Competing with the extreme right, the neo-liberal centre parties are increasingly ready to implement the programme of the extreme right even before it can come to power. It is increasingly common to hear from the mouths of people we thought were close to us racist remarks that would have seemed unbelievable a few years ago. (The war in Gaza, during which an Israeli minister calmly declared that the Palestinians should be treated like animals, has obviously been a crossing of a threshold on the path of racist dehumanization.)
In this general context, a part of the ruling class, today embodied by certain major capitalists are making the choice of a new type of government, authoritarian, limiting democracy and freedoms. Far-right billionaires who control transnational groups sometimes more powerful than states, are at the same time at the head of powerful modern media, and they can control the social networks they helped establish. Hence the influence of violent far-right ideas in information but also in mass culture, entertainment, and everything that contributes to shaping the mentality of individuals and peoples. Their investment in the field of culture is obviously not a coincidence. For them, it is not only a profitable market but also a means of imposing social consensus. It is noteworthy in this regard that the far right in France does not hesitate to claim Gramsci and adopt his notion of cultural hegemony.

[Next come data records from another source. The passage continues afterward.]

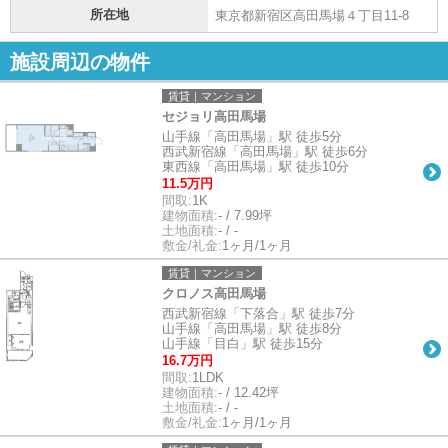
所在地
東京都新宿区高田馬場４丁目11-8
施設周辺の物件
賃貸｜マンション
セジョリ高田馬場
山手線「高田馬場」駅 徒歩5分
西武新宿線「高田馬場」駅 徒歩6分
東西線「高田馬場」駅 徒歩10分
11.5万円
間取:
1K
建物面積:
- / 7.99坪
土地面積:
- / -
敷金/礼金:
1ヶ月/1ヶ月
賃貸｜マンション
クロノス高田馬場
西武新宿線「下落合」駅 徒歩7分
山手線「高田馬場」駅 徒歩8分
山手線「目白」駅 徒歩15分
16.7万円
間取:
1LDK
建物面積:
- / 12.42坪
土地面積:
- / -
敷金/礼金:
1ヶ月/1ヶ月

In this situation, what can we do, as poets? Not much, perhaps. But the little we can do, we should do. With the means that are ours — those of reflection, of satire, and of lyricism as well. I believe we must take initiatives to help in the formation and expression of an antifascist cultural and poetic front, a cultural convergence bearing other values, those of openness to others and to the world, the values of empathy, of solidarity. Those of peace against the warlike madness they want to drag us into. Those of dialogue, of speech, even of love. Those of a lucid hope in our collective capacity to prevent humanity from killing itself. In fact, it is a question of defending the life instinct against the death instinct. The times require us to choose, as Edgar Morin has written, Eros against Thanatos.